Dr. Flamm returned to the faculty of NYU, becoming vice-chairman and professor in the department and director of the neurosurgical research laboratories. His research interests have included cerebral vasospasm, cerebral ischemia, free radicals, and spinal cord injury for which he shared the 1990 Wakeman Award for Research in Neurosciences.
He helped establish the Penn Neurological Institute which coordinated the clinical activities of the departments of neurosurgery and neurology in order to improve delivery of patient care. In 1997, he successfully orchestrated the conversion of the division of neurosurgery to an independent department.
M. Sean Grady
Dr. Flamm's departure in 1998 led in July 1999 to the appointment of M. Sean Grady, MD as the Charles Harrison Frazier Professor and Chairman of the Department of Neurosurgery. Following medical education at Georgetown University, Dr. Grady trained in neurosurgery with John A. Jane, MD, PhD, at the University of Virginia.
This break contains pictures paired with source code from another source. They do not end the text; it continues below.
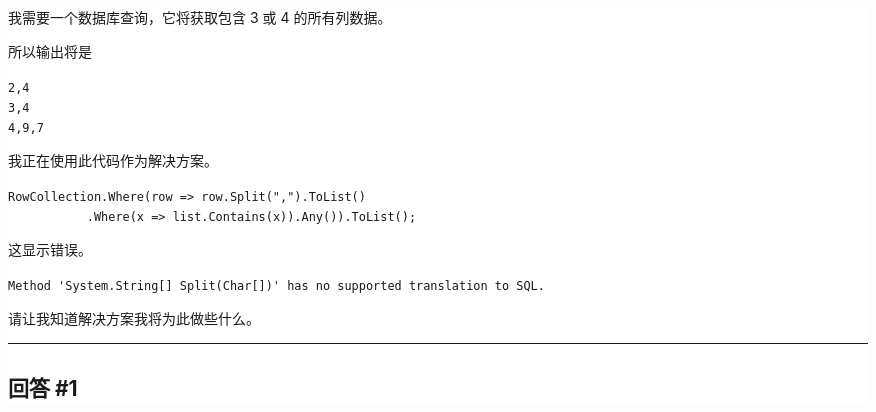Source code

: 我需要一个数据库查询，它将获取包含 3 或 4 的所有列数据。

所以输出将是

```
2,4
3,4
4,9,7 
```

我正在使用此代码作为解决方案。

```
RowCollection.Where(row => row.Split(",").ToList()
           .Where(x => list.Contains(x)).Any()).ToList(); 
```

这显示错误。

```
Method 'System.String[] Split(Char[])' has no supported translation to SQL. 
```

请让我知道解决方案我将为此做些什么。

* * *

## 回答 #1
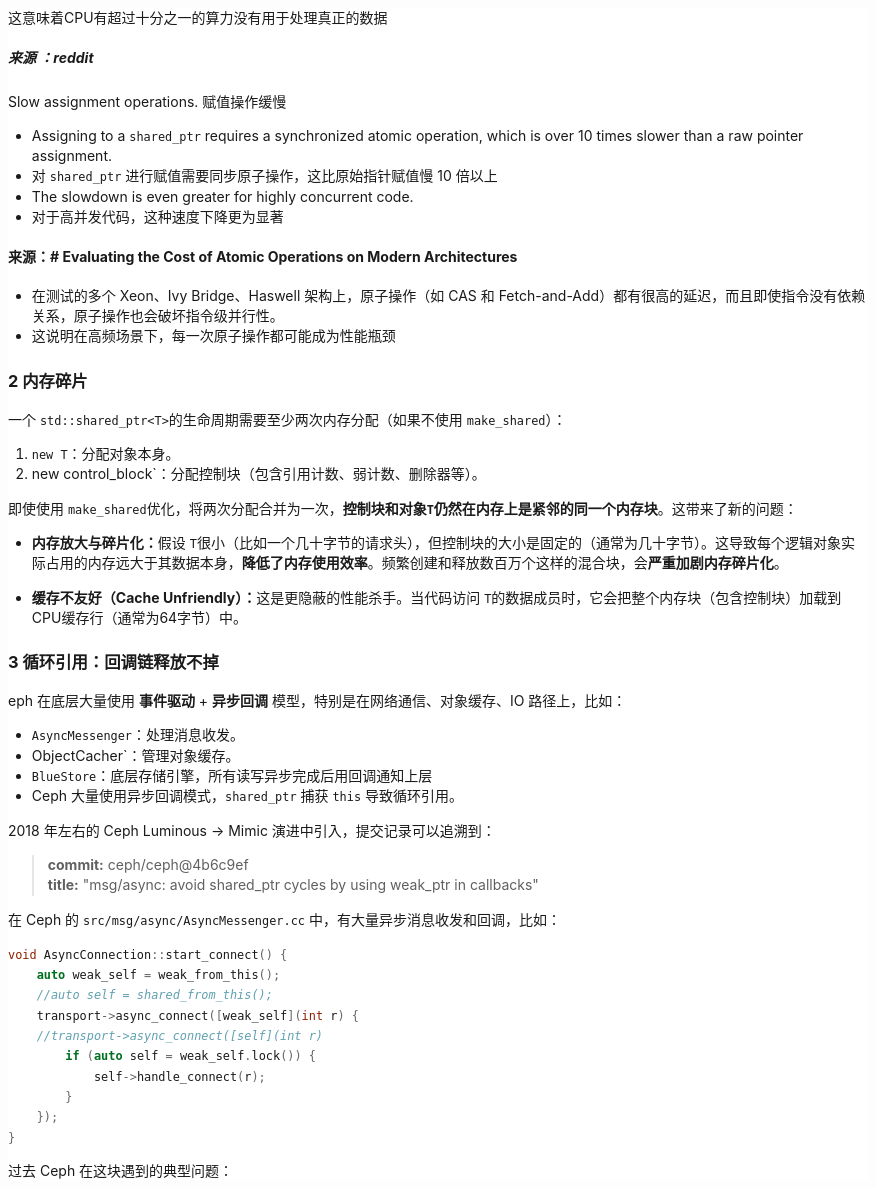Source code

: 这意味着CPU有超过十分之一的算力没有用于处理真正的数据


##### 来源 ：reddit


Slow assignment operations.  赋值操作缓慢

- Assigning to a `shared_ptr` requires a synchronized atomic operation, which is over 10 times slower than a raw pointer assignment. 
- 对 `shared_ptr` 进行赋值需要同步原子操作，这比原始指针赋值慢 10 倍以上
- The slowdown is even greater for highly concurrent code.  
- 对于高并发代码，这种速度下降更为显著


#### 来源：# Evaluating the Cost of Atomic Operations on Modern Architectures

- 在测试的多个 Xeon、Ivy Bridge、Haswell 架构上，原子操作（如 CAS 和 Fetch-and-Add）都有很高的延迟，而且即使指令没有依赖关系，原子操作也会破坏指令级并行性。  
- 这说明在高频场景下，每一次原子操作都可能成为性能瓶颈

### 2 内存碎片 

一个 `std::shared_ptr<T>`的生命周期需要至少两次内存分配（如果不使用 `make_shared`）：

1. `new T`：分配对象本身。
2. new control_block`：分配控制块（包含引用计数、弱计数、删除器等）。
    
即使使用 `make_shared`优化，将两次分配合并为一次，
​**​控制块和对象`T`仍然在内存上是紧邻的同一个内存块​**​。这带来了新的问题：

- ​**​内存放大与碎片化：​**​ 假设 `T`很小（比如一个几十字节的请求头），但控制块的大小是固定的（通常为几十字节）。这导致每个逻辑对象实际占用的内存远大于其数据本身，​**​降低了内存使用效率​**​。频繁创建和释放数百万个这样的混合块，会​**​严重加剧内存碎片化​**​。
    
- ​**​缓存不友好（Cache Unfriendly）：​**​ 这是更隐蔽的性能杀手。当代码访问 `T`的数据成员时，它会把整个内存块（包含控制块）加载到CPU缓存行（通常为64字节）中。




###  3 循环引用：回调链释放不掉

eph 在底层大量使用 **事件驱动** + **异步回调** 模型，特别是在网络通信、对象缓存、IO 路径上，比如：
- `AsyncMessenger`：处理消息收发。
-  ObjectCacher`：管理对象缓存。
- `BlueStore`：底层存储引擎，所有读写异步完成后用回调通知上层
- Ceph 大量使用异步回调模式，`shared_ptr` 捕获 `this` 导致循环引用。

2018 年左右的 Ceph Luminous → Mimic 演进中引入，提交记录可以追溯到：

> **commit:** ceph/ceph@4b6c9ef  
> **title:** "msg/async: avoid shared_ptr cycles by using weak_ptr in callbacks"


在 Ceph 的 `src/msg/async/AsyncMessenger.cc` 中，有大量异步消息收发和回调，比如：


```c
void AsyncConnection::start_connect() {
    auto weak_self = weak_from_this();
    //auto self = shared_from_this();
    transport->async_connect([weak_self](int r) {
    //transport->async_connect([self](int r)
        if (auto self = weak_self.lock()) {
            self->handle_connect(r);
        }
    });
}


```
过去 Ceph 在这块遇到的典型问题：
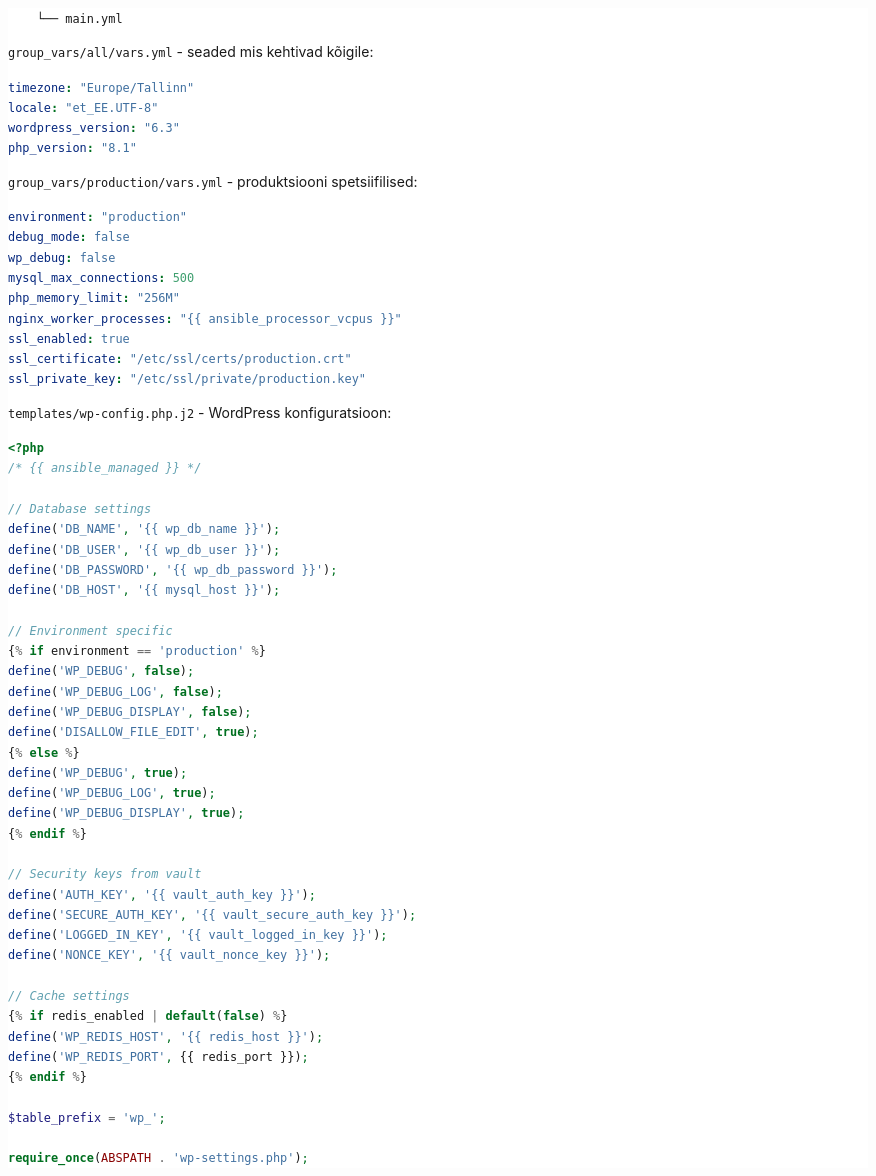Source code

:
 ```
    └── main.yml
```

`group_vars/all/vars.yml` - seaded mis kehtivad kõigile:
```yaml
timezone: "Europe/Tallinn"
locale: "et_EE.UTF-8"
wordpress_version: "6.3"
php_version: "8.1"
```

`group_vars/production/vars.yml` - produktsiooni spetsiifilised:
```yaml
environment: "production"
debug_mode: false
wp_debug: false
mysql_max_connections: 500
php_memory_limit: "256M"
nginx_worker_processes: "{{ ansible_processor_vcpus }}"
ssl_enabled: true
ssl_certificate: "/etc/ssl/certs/production.crt"
ssl_private_key: "/etc/ssl/private/production.key"
```

`templates/wp-config.php.j2` - WordPress konfiguratsioon:
```php
<?php
/* {{ ansible_managed }} */

// Database settings
define('DB_NAME', '{{ wp_db_name }}');
define('DB_USER', '{{ wp_db_user }}');
define('DB_PASSWORD', '{{ wp_db_password }}');
define('DB_HOST', '{{ mysql_host }}');

// Environment specific
{% if environment == 'production' %}
define('WP_DEBUG', false);
define('WP_DEBUG_LOG', false);
define('WP_DEBUG_DISPLAY', false);
define('DISALLOW_FILE_EDIT', true);
{% else %}
define('WP_DEBUG', true);
define('WP_DEBUG_LOG', true);
define('WP_DEBUG_DISPLAY', true);
{% endif %}

// Security keys from vault
define('AUTH_KEY', '{{ vault_auth_key }}');
define('SECURE_AUTH_KEY', '{{ vault_secure_auth_key }}');
define('LOGGED_IN_KEY', '{{ vault_logged_in_key }}');
define('NONCE_KEY', '{{ vault_nonce_key }}');

// Cache settings
{% if redis_enabled | default(false) %}
define('WP_REDIS_HOST', '{{ redis_host }}');
define('WP_REDIS_PORT', {{ redis_port }});
{% endif %}

$table_prefix = 'wp_';

require_once(ABSPATH . 'wp-settings.php');
```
With outstanding academic training from Dr. Jane and research training in central nervous system plasticity from Oswald Steward, PhD, Dr. Grady joined Dr. Richard Winn and the faculty of the department of neurological surgery at the University of Washington in Seattle. In his 12 years there, Dr. Grady focused his efforts on research (memory dysfunction following traumatic brain injury) and clinical care (trauma, spinal disorders, vascular disorders and stereotaxis).
With the new millennium and the challenges facing health care, Dr. Grady is dedicated to insuring that Penn Medicine continues to train neurosurgeons in the classic tradition of active participation in research, clinical care and education, so that these residents will be the future leaders of academic neurosurgery.